Church in Nanchang, Jiangxi, China

Nanchang Zhidao Church (南昌志道堂 (Nánchāng Zhìdàotáng, Nanchang determine (to follow the God's) Words)), shortly Zhidao Church or Zhidao Tang, is one of the main Christian churches in Nanchang City, and the mother church of the Jiangxi Provincial Bible School. It is located at No. 112 Minde Road.

==History==
In 1897, Christian Gospel was introduced to Nanchang, the provincial capital city of Jiangxi.

In 1933, Zhidao Church was built in Nanchang by the missionaries from the Wesleyan Methodist Church. It was in a Western architectural style, facing lakes in the front and back, and a park in the east.

In 1958, all Christians in Nanchang started joint worship services at Bu'en Church at Yingtian Temple.
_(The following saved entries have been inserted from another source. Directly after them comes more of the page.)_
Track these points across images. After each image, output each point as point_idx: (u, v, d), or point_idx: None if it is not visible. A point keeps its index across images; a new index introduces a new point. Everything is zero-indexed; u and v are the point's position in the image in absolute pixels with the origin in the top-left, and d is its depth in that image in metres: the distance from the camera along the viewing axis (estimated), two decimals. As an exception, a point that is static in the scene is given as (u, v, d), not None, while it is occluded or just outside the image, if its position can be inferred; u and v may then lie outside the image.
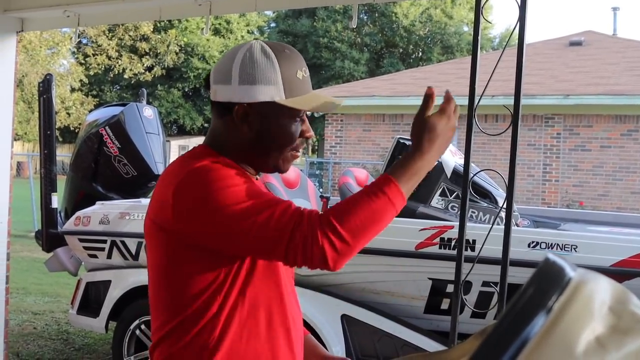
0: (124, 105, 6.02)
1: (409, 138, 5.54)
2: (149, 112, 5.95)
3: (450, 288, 3.96)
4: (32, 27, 5.20)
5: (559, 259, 0.71)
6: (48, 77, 5.66)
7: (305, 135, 1.78)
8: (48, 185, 5.60)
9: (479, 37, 3.25)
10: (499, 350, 0.63)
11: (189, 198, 1.60)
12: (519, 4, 3.16)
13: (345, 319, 4.28)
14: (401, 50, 36.07)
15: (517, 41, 3.18)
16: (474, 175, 3.77)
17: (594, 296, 0.68)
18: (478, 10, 3.24)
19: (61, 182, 5.85)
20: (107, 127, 5.68)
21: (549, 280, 0.68)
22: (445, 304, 4.18)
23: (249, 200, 1.56)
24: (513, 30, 3.19)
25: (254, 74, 1.69)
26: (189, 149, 1.82)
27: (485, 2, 3.28)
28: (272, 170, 1.81)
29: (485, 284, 3.95)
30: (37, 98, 5.79)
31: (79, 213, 5.16)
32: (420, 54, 36.34)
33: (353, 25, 3.88)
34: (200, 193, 1.59)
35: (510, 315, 0.65)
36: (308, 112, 1.79)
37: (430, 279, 4.18)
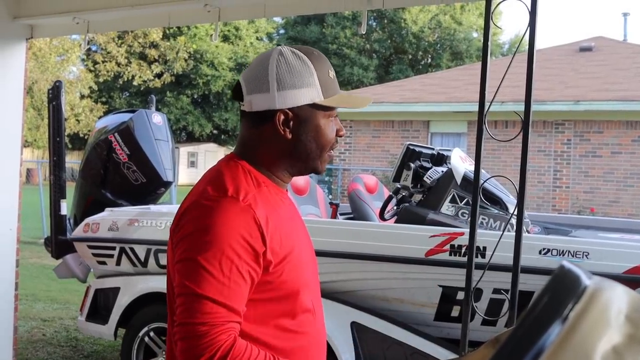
0: (133, 112, 6.03)
1: (419, 144, 5.47)
2: (158, 118, 5.96)
3: (460, 295, 3.94)
4: (41, 34, 5.21)
5: (574, 267, 0.69)
6: (57, 84, 5.67)
7: (340, 134, 1.80)
8: (57, 192, 5.60)
9: (489, 43, 3.23)
10: (513, 359, 0.61)
11: (185, 225, 1.63)
12: (529, 9, 3.14)
13: (355, 327, 4.25)
14: (410, 56, 36.09)
15: (527, 47, 3.16)
16: (485, 181, 3.74)
17: (610, 305, 0.66)
18: (488, 15, 3.22)
19: (70, 188, 5.86)
20: (116, 134, 5.69)
21: (564, 289, 0.66)
22: (455, 312, 4.15)
23: (212, 275, 1.54)
24: (523, 36, 3.17)
25: (294, 79, 1.69)
26: (225, 156, 1.82)
27: (496, 7, 3.26)
28: (310, 172, 1.83)
29: (496, 291, 3.92)
30: (46, 105, 5.79)
31: (88, 220, 5.15)
32: (430, 60, 36.35)
33: (362, 31, 3.87)
34: (191, 232, 1.60)
35: (526, 323, 0.63)
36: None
37: (440, 286, 4.15)
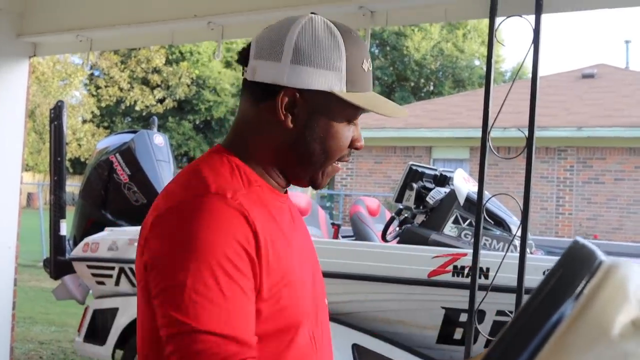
0: (134, 132, 6.02)
1: (421, 164, 5.44)
2: (159, 139, 5.95)
3: (463, 317, 3.88)
4: (44, 52, 5.22)
5: (588, 242, 0.66)
6: (59, 104, 5.67)
7: (356, 145, 1.40)
8: (57, 212, 5.57)
9: (493, 51, 3.22)
10: (527, 333, 0.58)
11: (157, 241, 1.24)
12: (533, 27, 3.13)
13: (356, 348, 4.20)
14: (412, 84, 36.22)
15: (530, 69, 3.15)
16: (487, 200, 3.71)
17: (627, 280, 0.63)
18: (492, 32, 3.21)
19: (70, 212, 5.83)
20: (117, 155, 5.67)
21: (578, 264, 0.63)
22: (458, 334, 4.10)
23: (209, 300, 1.14)
24: (527, 53, 3.15)
25: (313, 53, 1.30)
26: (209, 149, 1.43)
27: (499, 24, 3.25)
28: (306, 184, 1.42)
29: (500, 312, 3.86)
30: (48, 129, 5.80)
31: (87, 239, 5.12)
32: (432, 87, 36.49)
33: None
34: (168, 249, 1.20)
35: (539, 297, 0.60)
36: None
37: (443, 307, 4.10)
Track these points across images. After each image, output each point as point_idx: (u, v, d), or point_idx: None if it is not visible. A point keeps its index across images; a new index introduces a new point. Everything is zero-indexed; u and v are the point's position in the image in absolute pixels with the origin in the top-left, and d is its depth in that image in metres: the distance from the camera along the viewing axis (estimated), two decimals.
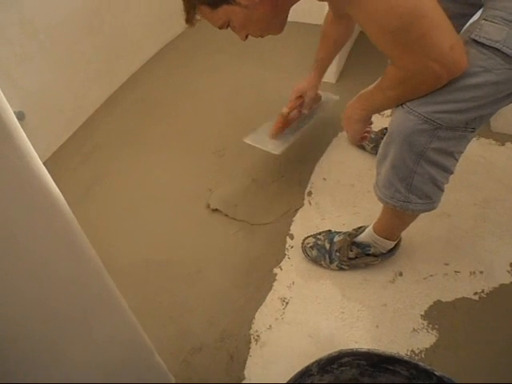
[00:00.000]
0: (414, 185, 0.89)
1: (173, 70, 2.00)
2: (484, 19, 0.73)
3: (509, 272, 1.17)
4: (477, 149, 1.49)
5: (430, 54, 0.71)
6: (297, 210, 1.36)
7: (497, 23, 0.71)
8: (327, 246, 1.19)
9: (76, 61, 1.63)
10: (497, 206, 1.33)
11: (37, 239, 0.49)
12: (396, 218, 1.04)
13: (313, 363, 0.70)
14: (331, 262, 1.18)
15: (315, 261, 1.21)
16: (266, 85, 1.86)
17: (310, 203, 1.38)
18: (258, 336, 1.09)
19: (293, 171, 1.48)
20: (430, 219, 1.27)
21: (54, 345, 0.57)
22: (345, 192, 1.41)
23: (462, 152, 0.87)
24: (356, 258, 1.16)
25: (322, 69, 1.40)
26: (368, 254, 1.15)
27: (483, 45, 0.72)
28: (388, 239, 1.11)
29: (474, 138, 1.52)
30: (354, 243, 1.16)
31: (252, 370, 1.02)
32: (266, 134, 1.41)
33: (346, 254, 1.16)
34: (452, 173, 0.90)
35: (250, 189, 1.43)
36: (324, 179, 1.45)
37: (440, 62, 0.71)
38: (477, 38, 0.72)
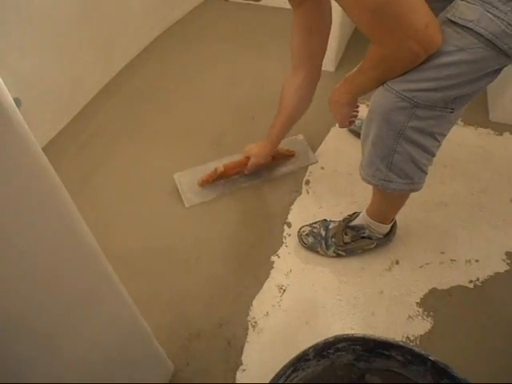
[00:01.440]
0: (393, 163, 0.90)
1: (170, 57, 1.99)
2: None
3: (504, 261, 1.18)
4: (475, 139, 1.49)
5: (406, 32, 0.73)
6: (294, 199, 1.37)
7: (472, 3, 0.71)
8: (323, 232, 1.20)
9: (73, 47, 1.61)
10: (493, 195, 1.33)
11: (36, 226, 0.49)
12: (384, 200, 1.05)
13: (309, 348, 0.71)
14: (328, 249, 1.19)
15: (312, 248, 1.22)
16: (265, 74, 1.84)
17: (307, 192, 1.39)
18: (256, 322, 1.10)
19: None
20: (426, 208, 1.28)
21: (54, 331, 0.57)
22: (342, 181, 1.41)
23: (444, 135, 0.88)
24: (352, 241, 1.17)
25: (274, 142, 1.34)
26: (363, 237, 1.16)
27: (458, 24, 0.73)
28: (382, 222, 1.12)
29: (472, 128, 1.54)
30: (348, 227, 1.17)
31: (249, 356, 1.04)
32: (199, 176, 1.39)
33: (341, 238, 1.17)
34: (434, 155, 0.90)
35: None
36: (322, 168, 1.46)
37: (416, 40, 0.73)
38: (452, 18, 0.74)
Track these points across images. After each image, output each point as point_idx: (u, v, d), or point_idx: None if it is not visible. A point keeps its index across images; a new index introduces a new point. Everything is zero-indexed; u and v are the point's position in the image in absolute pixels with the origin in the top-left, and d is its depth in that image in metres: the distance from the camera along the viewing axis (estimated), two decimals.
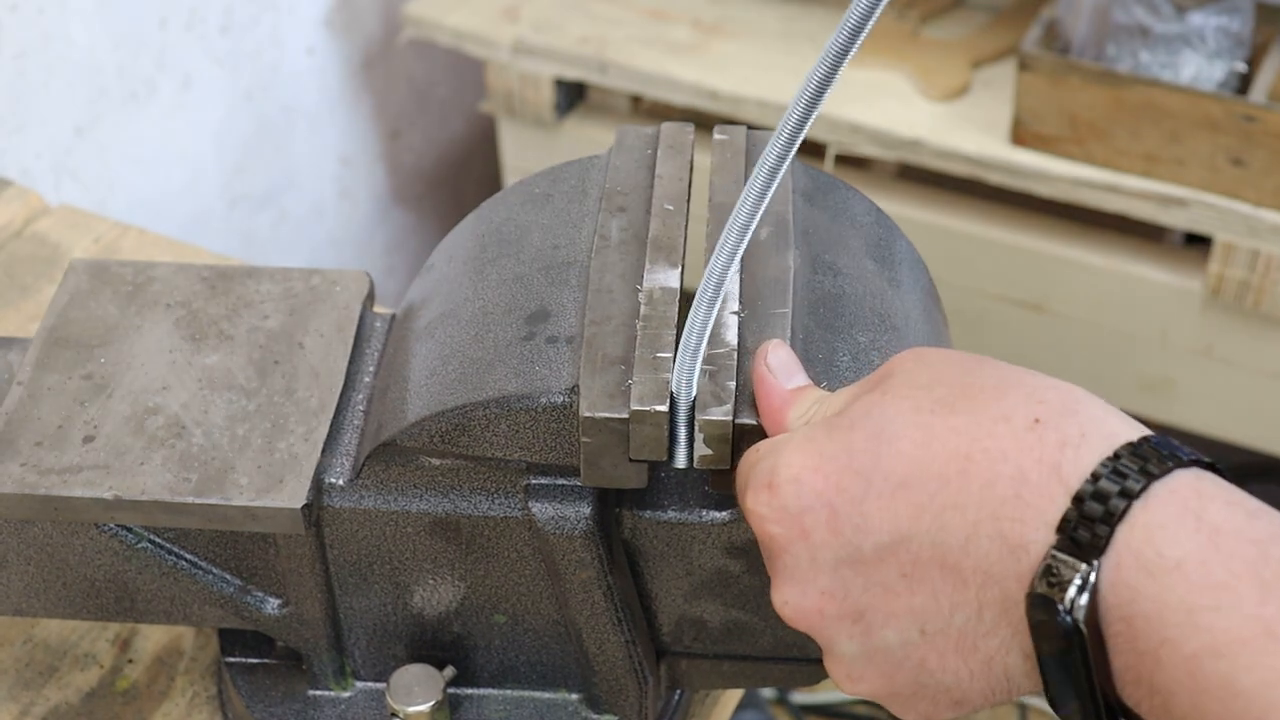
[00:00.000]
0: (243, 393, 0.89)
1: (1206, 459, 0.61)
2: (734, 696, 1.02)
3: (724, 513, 0.85)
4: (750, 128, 0.92)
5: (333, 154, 2.07)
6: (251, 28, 1.84)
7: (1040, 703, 2.17)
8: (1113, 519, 0.58)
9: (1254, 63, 1.71)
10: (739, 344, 0.79)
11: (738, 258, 0.72)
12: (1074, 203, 1.73)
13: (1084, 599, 0.58)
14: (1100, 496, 0.59)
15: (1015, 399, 0.62)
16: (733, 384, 0.76)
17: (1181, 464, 0.60)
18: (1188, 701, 0.56)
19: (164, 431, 0.87)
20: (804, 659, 0.91)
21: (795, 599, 0.67)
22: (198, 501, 0.83)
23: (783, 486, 0.66)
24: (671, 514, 0.85)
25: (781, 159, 0.68)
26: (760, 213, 0.71)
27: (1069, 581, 0.58)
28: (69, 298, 0.95)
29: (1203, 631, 0.56)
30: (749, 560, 0.86)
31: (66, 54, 1.60)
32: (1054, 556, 0.59)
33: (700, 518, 0.85)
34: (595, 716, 0.92)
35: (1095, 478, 0.59)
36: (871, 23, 0.63)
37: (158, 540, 0.88)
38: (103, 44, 1.64)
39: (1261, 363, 1.71)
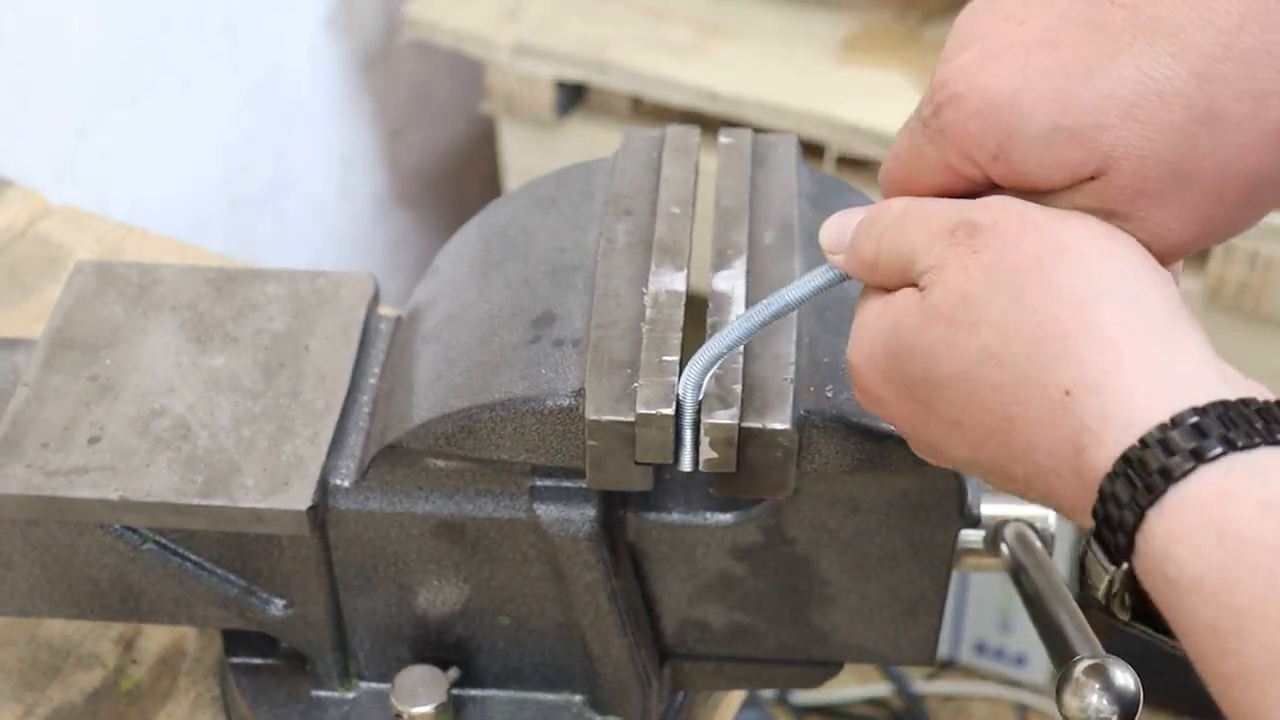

And Zhidao Church was occupied by a factory.

During the Cultural Revolution (1966-1976), all the churches in Nanchang were closed. After that, the government implemented freer religion policies and returned the properties to Zhidao Church together with a donation of 15,000 RMB. The members of the church also actively donated for renovation of the buildings.

On the Christmas Day of 1982, Zhidao Church held a reopening ceremony and became the first Christian church to resume worship in Nanchang. At that time, the church only had dozens of believers.

In 2006, the church started another major renovation in the original architectural style. The project was completed in the following year and an inauguration ceremony was held on November 28, 2007.

By 2015, the number of believers had developed to over 50,000. And the church held three worship services every Sunday.

==Architecture==
Zhidao Church is surrounded by lakes in front and back and a park on the right. It covers a land area of 1,500 square meters with a building area of nearly 1,000 square meters, allowing more than 1,000 people to worship at the same time.

The architecture is in a combination of western and Chinese palace style, with flying eaves, arched corners, and red tiled roofs.

==Bible school==
In the early days, from 1992 to 1996, Jiangxi Holy Bible School borrowed a small attic in Nanchang Zhidao Church as a classroom. The Sunday offerings of the church on the last week of each month were the source of funds for the school. Now, the school has grown into a theological college with its own campus at Grace Hill, Xinjian County, Nanchang City.

==Chi Tao Church==
There are some other churches sharing the Chinese name of Zhidao Church, including the Ji Dou Church (志道堂) in Macau and the Chi Tao Church in Hong Kong, both are under the Church of Christ in China (中華基督教會).